* **PROMPT 1**:
Reproduce the part of the MCP server health check guide that runs from "Temporary Override: If" up to and including "Firewall rules correct?".
* **PROMPT 2**:
Continue the MCP server health check guide from the point where it stops.

* **PASSAGE SHOWN**:
========================================
Manual Health Checks¶
In addition to automated health checks, you can manually check individual servers:
- Navigate to AI Platform > Configuration > MCP Servers
- Click on a specific MCP server
- Click the Check Health button
- View immediate health check results
Manual health checks: - Do NOT trigger status changes - Do NOT clear the MCP client cache - Provide immediate feedback for troubleshooting
Troubleshooting¶
Health Check Not Running¶
Verify Scheduled Job: 1. Navigate to Jobs > Scheduled Jobs 2. Find "MCP Server Health Check" 3. Verify: - Status is "Enabled" - Crontab is correct - Start time is in the past - User is "JobRunner"
Check Job Registration:
- Verify job appears in Jobs list
- Module: ai_ops.jobs.mcp_health_check
- Class: MCPServerHealthCheckJob
Server Stuck in Unhealthy Status¶
Verify Server Accessibility:
Expected response: HTTP 200
Common Issues: - Server is actually down - Network connectivity problems - Firewall blocking Nautobot → MCP server - Health endpoint path incorrect - SSL certificate issues (for external servers)
Temporary Override: If server is actually healthy but status is stuck: 1. Edit the MCP server 2. Manually set status to "Healthy" 3. Save changes 4. Monitor next health check cycle
All Health Checks Failing¶
Check Nautobot Server: - Network connectivity working? - DNS resolution working? - Firewall rules correct?
========================================
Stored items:

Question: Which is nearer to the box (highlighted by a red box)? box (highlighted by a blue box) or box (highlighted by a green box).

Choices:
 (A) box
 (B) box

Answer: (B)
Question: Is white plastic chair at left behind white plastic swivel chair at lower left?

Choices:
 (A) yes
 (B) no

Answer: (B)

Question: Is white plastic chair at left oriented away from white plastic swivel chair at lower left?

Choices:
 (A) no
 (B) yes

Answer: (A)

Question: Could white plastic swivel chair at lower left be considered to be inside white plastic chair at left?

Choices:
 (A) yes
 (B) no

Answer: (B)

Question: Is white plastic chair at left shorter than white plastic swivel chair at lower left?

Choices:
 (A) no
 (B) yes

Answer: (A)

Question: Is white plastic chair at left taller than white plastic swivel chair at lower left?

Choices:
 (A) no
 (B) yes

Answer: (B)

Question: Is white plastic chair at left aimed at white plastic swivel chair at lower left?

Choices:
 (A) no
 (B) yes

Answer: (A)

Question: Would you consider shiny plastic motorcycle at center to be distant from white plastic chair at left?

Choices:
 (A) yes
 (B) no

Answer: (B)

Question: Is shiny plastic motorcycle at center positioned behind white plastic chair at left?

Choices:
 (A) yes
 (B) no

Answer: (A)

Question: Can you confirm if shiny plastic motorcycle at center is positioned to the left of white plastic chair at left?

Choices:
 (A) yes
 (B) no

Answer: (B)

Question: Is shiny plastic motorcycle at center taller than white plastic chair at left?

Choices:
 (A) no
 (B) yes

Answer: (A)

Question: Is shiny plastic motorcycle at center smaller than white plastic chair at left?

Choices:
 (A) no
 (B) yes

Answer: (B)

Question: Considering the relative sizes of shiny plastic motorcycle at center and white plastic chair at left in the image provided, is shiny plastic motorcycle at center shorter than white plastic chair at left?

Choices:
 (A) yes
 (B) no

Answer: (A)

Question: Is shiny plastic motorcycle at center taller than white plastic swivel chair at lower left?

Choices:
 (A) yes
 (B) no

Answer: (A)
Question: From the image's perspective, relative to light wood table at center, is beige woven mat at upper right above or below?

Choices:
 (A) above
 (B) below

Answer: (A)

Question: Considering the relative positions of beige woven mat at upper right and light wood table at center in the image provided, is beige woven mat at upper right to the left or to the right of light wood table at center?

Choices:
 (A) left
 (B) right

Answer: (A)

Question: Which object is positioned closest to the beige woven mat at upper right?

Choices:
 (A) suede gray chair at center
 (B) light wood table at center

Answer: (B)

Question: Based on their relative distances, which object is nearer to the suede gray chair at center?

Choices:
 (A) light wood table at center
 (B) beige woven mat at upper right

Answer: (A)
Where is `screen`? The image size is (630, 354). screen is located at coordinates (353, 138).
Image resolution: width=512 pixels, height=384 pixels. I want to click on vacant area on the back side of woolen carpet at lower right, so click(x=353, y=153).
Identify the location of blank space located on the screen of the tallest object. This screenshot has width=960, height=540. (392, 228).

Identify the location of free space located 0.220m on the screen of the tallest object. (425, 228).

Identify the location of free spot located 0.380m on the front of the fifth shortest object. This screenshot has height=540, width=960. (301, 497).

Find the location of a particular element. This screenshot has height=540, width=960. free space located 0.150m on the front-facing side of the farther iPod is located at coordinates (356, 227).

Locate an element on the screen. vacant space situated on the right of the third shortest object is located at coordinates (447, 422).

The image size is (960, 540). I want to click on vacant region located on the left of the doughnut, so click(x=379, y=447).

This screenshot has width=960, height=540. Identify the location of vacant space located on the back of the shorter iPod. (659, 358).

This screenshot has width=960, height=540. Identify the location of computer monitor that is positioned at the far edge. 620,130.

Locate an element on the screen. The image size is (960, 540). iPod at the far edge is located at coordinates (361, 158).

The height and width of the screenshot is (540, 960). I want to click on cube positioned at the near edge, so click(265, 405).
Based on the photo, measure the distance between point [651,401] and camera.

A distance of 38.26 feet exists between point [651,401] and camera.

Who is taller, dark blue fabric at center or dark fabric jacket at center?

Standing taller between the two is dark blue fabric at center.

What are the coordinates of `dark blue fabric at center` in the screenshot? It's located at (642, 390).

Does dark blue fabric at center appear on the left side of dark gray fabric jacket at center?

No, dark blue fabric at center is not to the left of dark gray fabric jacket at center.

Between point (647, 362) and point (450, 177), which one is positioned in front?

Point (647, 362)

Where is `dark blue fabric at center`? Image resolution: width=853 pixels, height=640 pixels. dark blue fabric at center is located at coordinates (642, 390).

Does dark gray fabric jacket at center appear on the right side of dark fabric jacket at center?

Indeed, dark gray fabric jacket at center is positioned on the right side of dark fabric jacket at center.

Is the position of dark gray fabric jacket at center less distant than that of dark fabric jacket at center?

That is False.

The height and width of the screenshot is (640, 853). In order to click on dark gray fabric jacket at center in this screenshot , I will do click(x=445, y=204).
========================================
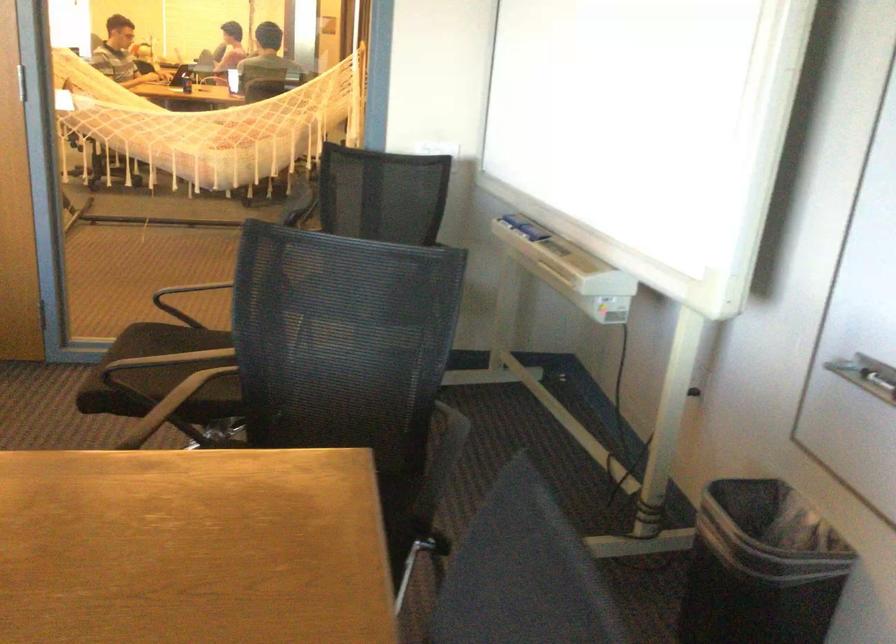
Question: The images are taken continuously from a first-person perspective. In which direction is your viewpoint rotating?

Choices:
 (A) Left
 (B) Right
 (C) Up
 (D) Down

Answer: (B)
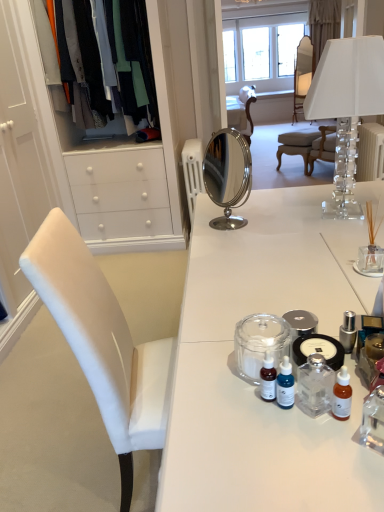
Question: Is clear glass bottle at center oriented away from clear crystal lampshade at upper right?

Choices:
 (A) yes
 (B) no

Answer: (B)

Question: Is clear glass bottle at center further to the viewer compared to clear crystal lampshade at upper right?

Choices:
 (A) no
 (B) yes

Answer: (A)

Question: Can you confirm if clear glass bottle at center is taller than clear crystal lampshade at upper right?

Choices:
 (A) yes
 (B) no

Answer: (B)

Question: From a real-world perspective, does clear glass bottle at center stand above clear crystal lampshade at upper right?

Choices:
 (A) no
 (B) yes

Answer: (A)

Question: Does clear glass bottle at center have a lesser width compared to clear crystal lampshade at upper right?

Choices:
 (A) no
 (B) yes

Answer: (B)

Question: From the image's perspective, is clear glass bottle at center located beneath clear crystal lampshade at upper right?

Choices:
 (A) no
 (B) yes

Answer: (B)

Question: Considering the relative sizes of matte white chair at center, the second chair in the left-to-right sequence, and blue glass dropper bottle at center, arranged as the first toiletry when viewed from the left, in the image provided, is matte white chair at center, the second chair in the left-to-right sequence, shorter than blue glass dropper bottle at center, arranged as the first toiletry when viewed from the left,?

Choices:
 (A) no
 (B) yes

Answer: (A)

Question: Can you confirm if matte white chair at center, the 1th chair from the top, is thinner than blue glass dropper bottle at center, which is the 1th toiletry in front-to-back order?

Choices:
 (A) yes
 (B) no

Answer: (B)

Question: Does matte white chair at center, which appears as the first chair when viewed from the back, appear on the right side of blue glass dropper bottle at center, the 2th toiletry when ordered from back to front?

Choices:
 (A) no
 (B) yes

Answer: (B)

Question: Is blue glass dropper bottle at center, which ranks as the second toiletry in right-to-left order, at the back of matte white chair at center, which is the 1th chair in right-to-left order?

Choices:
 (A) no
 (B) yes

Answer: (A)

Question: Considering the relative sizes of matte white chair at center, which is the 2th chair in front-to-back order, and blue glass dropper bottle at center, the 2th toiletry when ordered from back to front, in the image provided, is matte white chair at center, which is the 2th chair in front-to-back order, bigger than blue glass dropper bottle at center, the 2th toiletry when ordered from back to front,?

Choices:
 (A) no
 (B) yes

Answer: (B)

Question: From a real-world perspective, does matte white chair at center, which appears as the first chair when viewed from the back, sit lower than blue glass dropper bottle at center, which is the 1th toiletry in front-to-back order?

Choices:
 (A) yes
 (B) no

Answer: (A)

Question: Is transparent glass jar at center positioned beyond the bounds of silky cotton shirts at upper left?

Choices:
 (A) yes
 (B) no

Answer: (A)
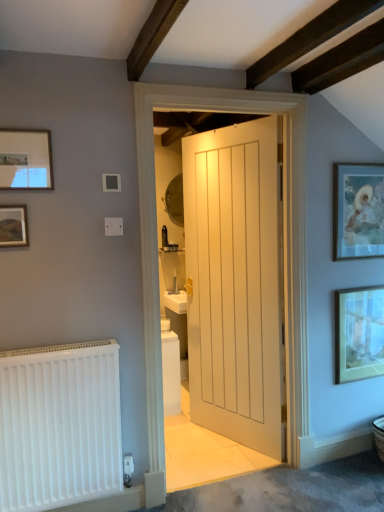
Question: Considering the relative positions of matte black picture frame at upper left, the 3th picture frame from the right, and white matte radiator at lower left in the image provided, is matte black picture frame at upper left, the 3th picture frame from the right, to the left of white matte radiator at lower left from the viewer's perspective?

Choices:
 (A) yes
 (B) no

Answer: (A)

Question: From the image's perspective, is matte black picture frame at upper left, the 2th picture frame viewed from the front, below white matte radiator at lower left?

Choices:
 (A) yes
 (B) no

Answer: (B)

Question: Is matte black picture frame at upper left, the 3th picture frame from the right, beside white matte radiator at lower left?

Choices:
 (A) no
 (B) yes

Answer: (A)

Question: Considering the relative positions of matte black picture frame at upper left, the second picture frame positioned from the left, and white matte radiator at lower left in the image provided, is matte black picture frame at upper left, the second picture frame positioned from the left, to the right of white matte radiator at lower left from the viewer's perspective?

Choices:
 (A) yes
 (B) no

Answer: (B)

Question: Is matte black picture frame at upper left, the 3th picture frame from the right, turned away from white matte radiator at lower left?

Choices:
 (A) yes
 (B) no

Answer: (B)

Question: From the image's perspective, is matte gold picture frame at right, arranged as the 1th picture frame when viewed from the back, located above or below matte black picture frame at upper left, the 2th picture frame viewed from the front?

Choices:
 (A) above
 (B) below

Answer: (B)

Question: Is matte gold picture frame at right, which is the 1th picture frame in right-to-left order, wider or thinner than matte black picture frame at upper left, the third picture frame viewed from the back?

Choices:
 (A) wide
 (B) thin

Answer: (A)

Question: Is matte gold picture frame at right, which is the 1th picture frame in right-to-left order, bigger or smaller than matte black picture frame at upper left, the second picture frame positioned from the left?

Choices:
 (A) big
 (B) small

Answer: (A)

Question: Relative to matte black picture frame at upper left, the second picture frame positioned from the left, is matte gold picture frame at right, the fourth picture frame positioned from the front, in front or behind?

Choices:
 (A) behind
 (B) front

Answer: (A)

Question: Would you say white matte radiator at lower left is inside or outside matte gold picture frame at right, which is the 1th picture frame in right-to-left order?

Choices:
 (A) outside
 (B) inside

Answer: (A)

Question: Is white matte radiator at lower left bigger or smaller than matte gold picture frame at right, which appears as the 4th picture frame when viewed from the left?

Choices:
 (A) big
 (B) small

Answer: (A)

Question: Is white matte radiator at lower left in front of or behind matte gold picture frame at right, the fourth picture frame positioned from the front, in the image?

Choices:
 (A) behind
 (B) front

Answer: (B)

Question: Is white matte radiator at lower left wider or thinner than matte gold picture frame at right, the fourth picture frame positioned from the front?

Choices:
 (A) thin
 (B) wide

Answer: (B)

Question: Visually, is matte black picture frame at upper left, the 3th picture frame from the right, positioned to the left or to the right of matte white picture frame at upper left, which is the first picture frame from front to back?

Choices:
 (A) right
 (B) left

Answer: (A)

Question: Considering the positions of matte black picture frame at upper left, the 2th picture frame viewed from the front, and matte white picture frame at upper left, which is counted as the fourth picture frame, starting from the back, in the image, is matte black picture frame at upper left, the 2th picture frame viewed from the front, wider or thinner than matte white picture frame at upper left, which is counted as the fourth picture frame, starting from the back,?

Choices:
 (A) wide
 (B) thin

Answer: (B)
========================================
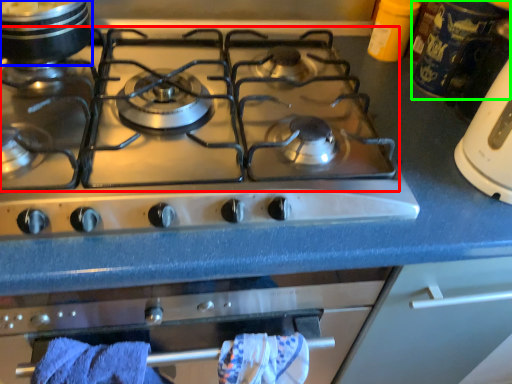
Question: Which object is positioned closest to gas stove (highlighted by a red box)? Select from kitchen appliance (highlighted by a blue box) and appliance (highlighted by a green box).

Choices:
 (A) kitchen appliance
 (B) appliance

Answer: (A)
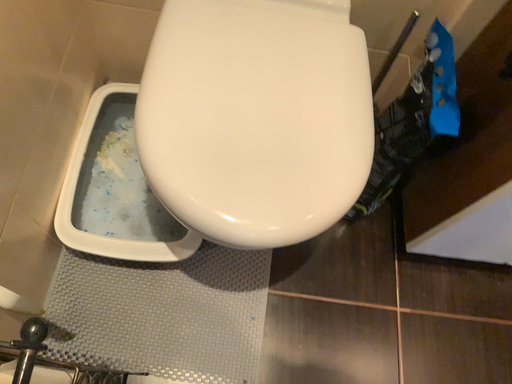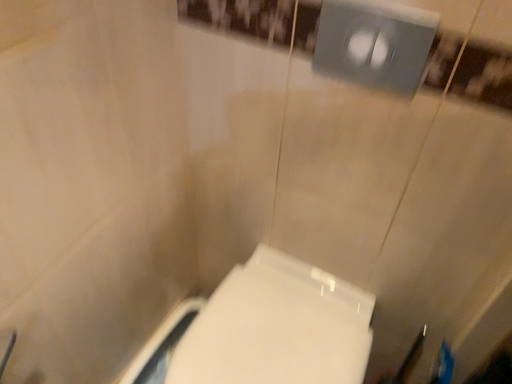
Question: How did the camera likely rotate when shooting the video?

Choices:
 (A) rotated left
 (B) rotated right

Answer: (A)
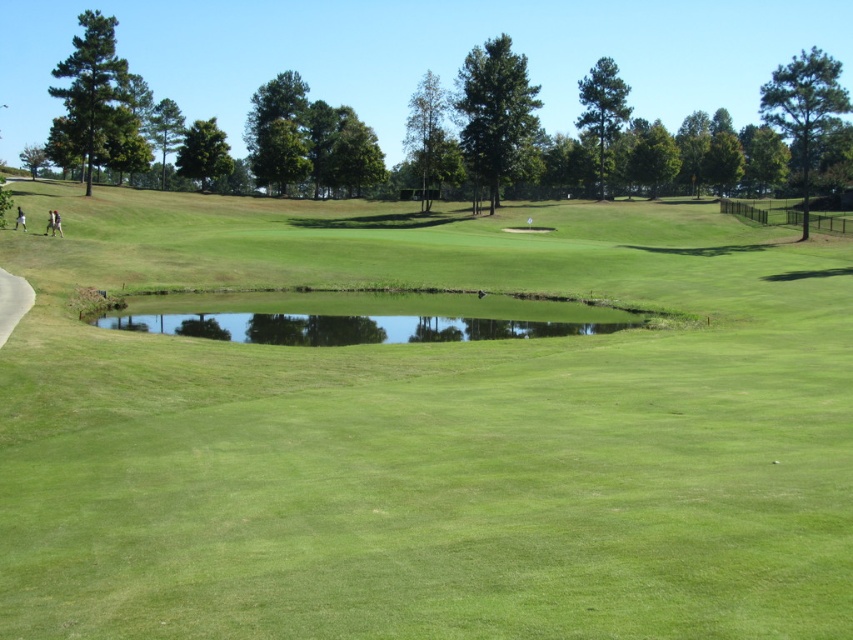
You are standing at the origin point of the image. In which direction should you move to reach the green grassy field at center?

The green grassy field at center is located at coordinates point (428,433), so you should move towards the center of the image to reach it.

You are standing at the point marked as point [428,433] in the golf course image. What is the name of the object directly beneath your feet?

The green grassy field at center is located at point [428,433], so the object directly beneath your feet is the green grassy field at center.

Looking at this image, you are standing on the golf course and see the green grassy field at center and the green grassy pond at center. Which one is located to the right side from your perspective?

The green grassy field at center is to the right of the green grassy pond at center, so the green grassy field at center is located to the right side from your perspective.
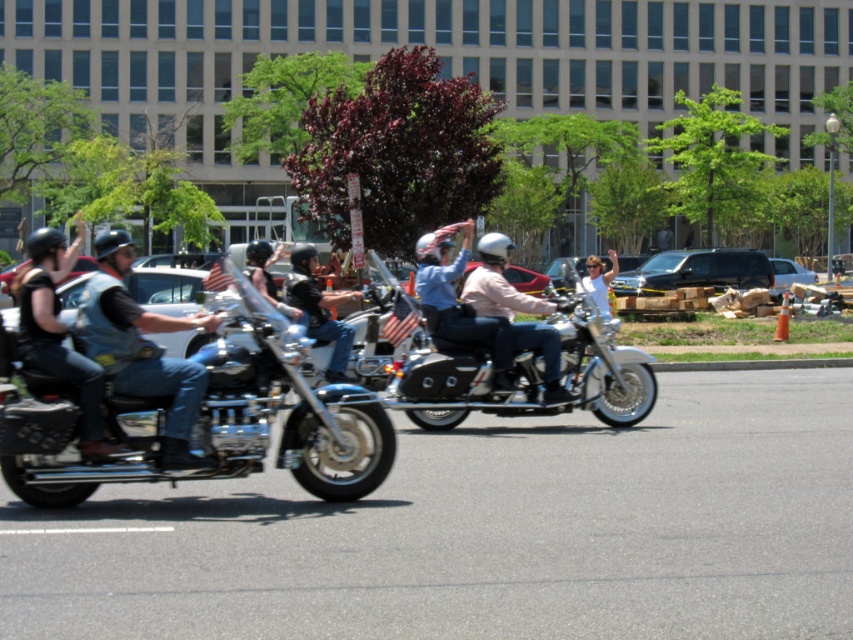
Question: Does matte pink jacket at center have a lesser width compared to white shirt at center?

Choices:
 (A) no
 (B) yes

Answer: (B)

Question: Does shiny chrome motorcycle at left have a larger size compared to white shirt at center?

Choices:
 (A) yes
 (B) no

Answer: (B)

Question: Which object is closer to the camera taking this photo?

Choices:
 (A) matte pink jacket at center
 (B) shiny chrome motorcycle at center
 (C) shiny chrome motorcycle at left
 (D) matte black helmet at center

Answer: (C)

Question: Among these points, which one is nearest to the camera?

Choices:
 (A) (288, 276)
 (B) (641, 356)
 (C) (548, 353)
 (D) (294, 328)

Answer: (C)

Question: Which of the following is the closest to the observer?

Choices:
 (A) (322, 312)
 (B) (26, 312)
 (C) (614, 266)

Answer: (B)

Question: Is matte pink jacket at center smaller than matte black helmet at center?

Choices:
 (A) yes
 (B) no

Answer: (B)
========================================
* **TASK ANSWER 1**:
Temporary Override: If server is actually healthy but status is stuck: 1. Edit the MCP server 2. Manually set status to "Healthy" 3. Save changes 4. Monitor next health check cycle
All Health Checks Failing¶
Check Nautobot Server: - Network connectivity working? - DNS resolution working? - Firewall rules correct?

* **TASK ANSWER 2**:
Check Celery Workers:
# View Celery worker status
nautobot-server celery inspect active
# Check for stuck tasks
nautobot-server celery inspect scheduled
Review Logs:
# Check Nautobot logs for health check errors
tail -f /var/log/nautobot/nautobot.log | grep "health check"
Performance Tuning¶
Adjust Worker Count¶
Worker count is calculated automatically but can be influenced by system resources:
To modify (requires code change):
1. Edit ai_ops/celery_tasks.py
2. Find perform_mcp_health_checks() function
3. Adjust the worker calculation formula
4. Restart Nautobot
Adjust Check Frequency¶
For environments with many servers or slow networks, consider:
- Increase schedule interval: Every 10-15 minutes instead of every minute
- Reduce verification checks: Modify retry logic (requires code change)
- Increase timeout: Modify 5-second timeout (requires code change)
Exclude Servers from Checks¶
To permanently exclude a server from automated health checks:
- Edit the MCP server
- Set status to "Vulnerable"
- Save changes
The server will be skipped in all future automated health checks.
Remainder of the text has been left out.